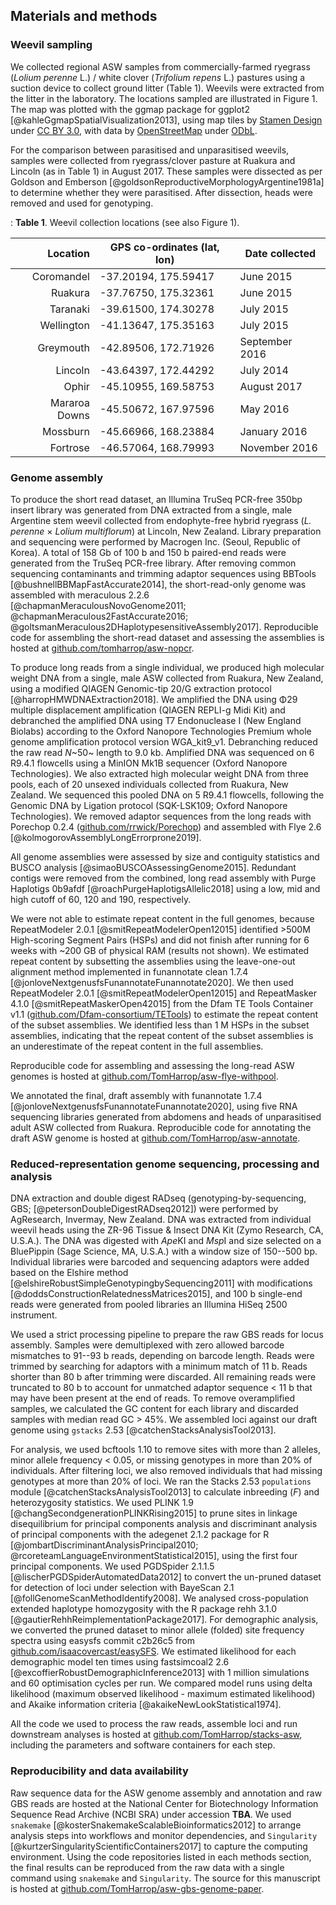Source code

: ## Materials and methods

### Weevil sampling

We collected regional ASW samples from commercially-farmed ryegrass (*Lolium perenne* L.) / white clover (*Trifolium repens* L.) pastures using a suction device to collect ground litter (Table 1).
Weevils were extracted from the litter in the laboratory.
The locations sampled are illustrated in Figure 1.
The map was plotted with the ggmap package for ggplot2 [@kahleGgmapSpatialVisualization2013], using map tiles by
[Stamen Design](http://stamen.com) under [CC BY 3.0](http://creativecommons.org/licenses/by/3.0), with data by [OpenStreetMap](http://openstreetmap.org) under [ODbL](http://www.openstreetmap.org/copyright).

For the comparison between parasitised and unparasitised weevils, samples were collected from ryegrass/clover pasture at Ruakura and Lincoln (as in Table 1) in August 2017.
These samples were dissected as per Goldson and Emberson [@goldsonReproductiveMorphologyArgentine1981a] to determine whether they were parasitised.
After dissection, heads were removed and used for genotyping.

: **Table 1**. 
Weevil collection locations (see also Figure 1).  

| Location      | GPS co-ordinates (lat, lon)           | Date collected | 
|----------:|-----|-----|
| Coromandel    | -37.20194, 175.59417 | June 2015 |
| Ruakura       | -37.76750, 175.32361 | June 2015 |
| Taranaki      | -39.61500, 174.30278 | July 2015 |
| Wellington    | -41.13647, 175.35163 | July 2015 |
| Greymouth     | -42.89506, 172.71926 | September 2016 |
| Lincoln       | -43.64397, 172.44292 | July 2014 |
| Ophir         | -45.10955, 169.58753 |  August 2017 |
| Mararoa Downs | -45.50672, 167.97596 | May 2016 |
| Mossburn      | -45.66966, 168.23884 | January 2016 |
| Fortrose      | -46.57064, 168.79993 | November 2016       |

### Genome assembly

To produce the short read dataset, an Illumina TruSeq PCR-free 350bp insert library was generated from DNA extracted from a single, male Argentine stem weevil collected from endophyte-free hybrid ryegrass (*L. perenne* × *Lolium multiflorum*) at Lincoln, New Zealand.
Library preparation and sequencing were performed by Macrogen Inc. (Seoul, Republic of Korea).
A total of 158 Gb of 100 b and 150 b paired-end reads were generated from the TruSeq PCR-free library.
After removing common sequencing contaminants and trimming adaptor sequences using BBTools [@bushnellBBMapFastAccurate2014], the short-read-only genome was assembled with meraculous 2.2.6 [@chapmanMeraculousNovoGenome2011; @chapmanMeraculous2FastAccurate2016; @goltsmanMeraculous2DHaplotypesensitiveAssembly2017].
Reproducible code for assembling the short-read dataset and assessing the assemblies is hosted at [github.com/tomharrop/asw-nopcr](https://github.com/tomharrop/asw-nopcr).

To produce long reads from a single individual, we produced high molecular weight DNA from a single, male ASW collected from Ruakura, New Zealand, using a modified  QIAGEN Genomic-tip 20/G extraction protocol [@harropHMWDNAExtraction2018].
We amplified the DNA using Φ29 multiple displacement amplification (QIAGEN REPLI-g Midi Kit) and debranched the amplified DNA using T7 Endonuclease I (New England Biolabs) according to the Oxford Nanopore Technologies Premium whole genome amplification protocol version WGA_kit9_v1.
Debranching reduced the raw read *N*~50~ length to 9.0 kb.
Amplified DNA was sequenced on 6 R9.4.1 flowcells using a MinION Mk1B sequencer (Oxford Nanopore Technologies).
We also extracted high molecular weight DNA from three pools, each of 20 unsexed individuals collected from Ruakura, New Zealand.
We sequenced this pooled DNA on 5 R9.4.1 flowcells, following the Genomic DNA by Ligation protocol (SQK-LSK109; Oxford Nanopore Technologies).
We removed adaptor sequences from the long reads with Porechop 0.2.4 ([github.com/rrwick/Porechop](https://github.com/rrwick/Porechop)) and assembled with Flye 2.6 [@kolmogorovAssemblyLongErrorprone2019].

All genome assemblies were assessed by size and contiguity statistics and BUSCO analysis [@simaoBUSCOAssessingGenome2015]. 
Redundant contigs were removed from the combined, long read assembly with Purge Haplotigs 0b9afdf [@roachPurgeHaplotigsAllelic2018] using a low, mid and high cutoff of 60, 120 and 190, respectively.

We were not able to estimate repeat content in the full genomes, because RepeatModeler 2.0.1 [@smitRepeatModelerOpen12015] identified >500M High-scoring Segment Pairs (HSPs) and did not finish after running for 6 weeks with ~200 GB of physical RAM (results not shown).
We estimated repeat content by subsetting the assemblies using the leave-one-out alignment method implemented in funannotate clean 1.7.4 [@jonloveNextgenusfsFunannotateFunannotate2020].
We then used RepeatModeler 2.0.1 [@smitRepeatModelerOpen12015] and RepeatMasker 4.1.0 [@smitRepeatMaskerOpen42015] from the Dfam TE Tools Container v1.1 ([github.com/Dfam-consortium/TETools](https://github.com/Dfam-consortium/TETools)) to estimate the repeat content of the subset assemblies.
We identified less than 1 M HSPs in the subset assemblies, indicating that the repeat content of the subset assemblies is an underestimate of the repeat content in the full assemblies.

Reproducible code for assembling and assessing the long-read ASW genomes is hosted at [github.com/TomHarrop/asw-flye-withpool](https://github.com/TomHarrop/asw-flye-withpool).

We annotated the final, draft assembly with funannotate 1.7.4 [@jonloveNextgenusfsFunannotateFunannotate2020], using five RNA sequencing libraries generated from abdomens and heads of unparasitised adult ASW collected from Ruakura.
Reproducible code for annotating the draft ASW genome is hosted at [github.com/TomHarrop/asw-annotate](https://github.com/TomHarrop/asw-annotate).

### Reduced-representation genome sequencing, processing and analysis

DNA extraction and double digest RADseq (genotyping-by-sequencing, GBS; [@petersonDoubleDigestRADseq2012]) were performed by AgResearch, Invermay, New Zealand.
DNA was extracted from individual weevil heads using the ZR-96 Tissue & Insect DNA Kit (Zymo Research, CA, U.S.A.).
The DNA was digested with *Ape*KI and *Msp*I and size selected on a BluePippin (Sage Science, MA, U.S.A.) with a window size of 150--500 bp.
Individual libraries were barcoded and sequencing adaptors were added based on the Elshire method [@elshireRobustSimpleGenotypingbySequencing2011] with modifications [@doddsConstructionRelatednessMatrices2015], and 100 b single-end reads were generated from pooled libraries an Illumina HiSeq 2500 instrument.

We used a strict processing pipeline to prepare the raw GBS reads for locus assembly.
Samples were demultiplexed with zero allowed barcode mismatches to 91--93 b reads, depending on barcode length.
Reads were trimmed by searching for adaptors with a minimum match of 11 b.
Reads shorter than 80 b after trimming were discarded.
All remaining reads were truncated to 80 b to account for unmatched adaptor sequence < 11 b that may have been present at the end of reads.
To remove overamplified samples, we calculated the GC content for each library and discarded samples with median read GC > 45%.
We assembled loci against our draft genome using `gstacks` 2.53 [@catchenStacksAnalysisTool2013].

For analysis, we used bcftools 1.10 to remove sites with more than 2 alleles, minor allele frequency < 0.05, or missing genotypes in more than 20% of individuals.
After filtering loci, we also removed individuals that had missing genotypes at more than 20% of loci.
We ran the Stacks 2.53 `populations` module [@catchenStacksAnalysisTool2013] to calculate inbreeding (*F*) and heterozygosity statistics.
We used PLINK 1.9 [@changSecondgenerationPLINKRising2015] to prune sites in linkage disequilibrium for principal components analysis and discriminant analysis of principal components with the adegenet 2.1.2 package for R [@jombartDiscriminantAnalysisPrincipal2010; @rcoreteamLanguageEnvironmentStatistical2015], using the first four principal components.
We used PGDSpider 2.1.1.5 [@lischerPGDSpiderAutomatedData2012] to convert the un-pruned dataset for detection of loci under selection with BayeScan 2.1 [@follGenomeScanMethodIdentify2008].
We analysed cross-population extended haplotype homozygosity with the R package rehh 3.1.0 [@gautierRehhReimplementationPackage2017].
For demographic analysis, we converted the pruned dataset to minor allele (folded) site frequency spectra using easysfs commit c2b26c5 from [github.com/isaacovercast/easySFS](https://github.com/isaacovercast/easySFS).
We estimated likelihood for each demographic model ten times using 
fastsimcoal2 2.6 [@excoffierRobustDemographicInference2013] with 1 million simulations and 60 optimisation cycles per run.
We compared model runs using delta likelihood (maximum observed likelihood - maximum estimated likelihood) and Akaike information criteria [@akaikeNewLookStatistical1974].

All the code we used to process the raw reads, assemble loci and run downstream analyses is hosted at [github.com/TomHarrop/stacks-asw](https://github.com/TomHarrop/stacks-asw), including the parameters and software containers for each step.

### Reproducibility and data availability

Raw sequence data for the ASW genome assembly and annotation and raw GBS reads are hosted at the National Center for Biotechnology Information Sequence Read Archive (NCBI SRA) under accession **TBA**.
We used `snakemake` [@kosterSnakemakeScalableBioinformatics2012] to arrange analysis steps into workflows and monitor dependencies, and `Singularity` [@kurtzerSingularityScientificContainers2017] to  capture the computing environment.
Using the code repositories listed in each methods section, the final results can be reproduced from the raw data with a single command using `snakemake` and `Singularity`.
The source for this manuscript is hosted at [github.com/TomHarrop/asw-gbs-genome-paper](https://github.com/TomHarrop/asw-gbs-genome-paper).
• • •
About this exercise: Only lines with the word "Nanopore" are needed. Copy them from the preceding records.

Answer to the exercise:
We amplified the DNA using Φ29 multiple displacement amplification (QIAGEN REPLI-g Midi Kit) and debranched the amplified DNA using T7 Endonuclease I (New England Biolabs) according to the Oxford Nanopore Technologies Premium whole genome amplification protocol version WGA_kit9_v1.
Amplified DNA was sequenced on 6 R9.4.1 flowcells using a MinION Mk1B sequencer (Oxford Nanopore Technologies).
We sequenced this pooled DNA on 5 R9.4.1 flowcells, following the Genomic DNA by Ligation protocol (SQK-LSK109; Oxford Nanopore Technologies).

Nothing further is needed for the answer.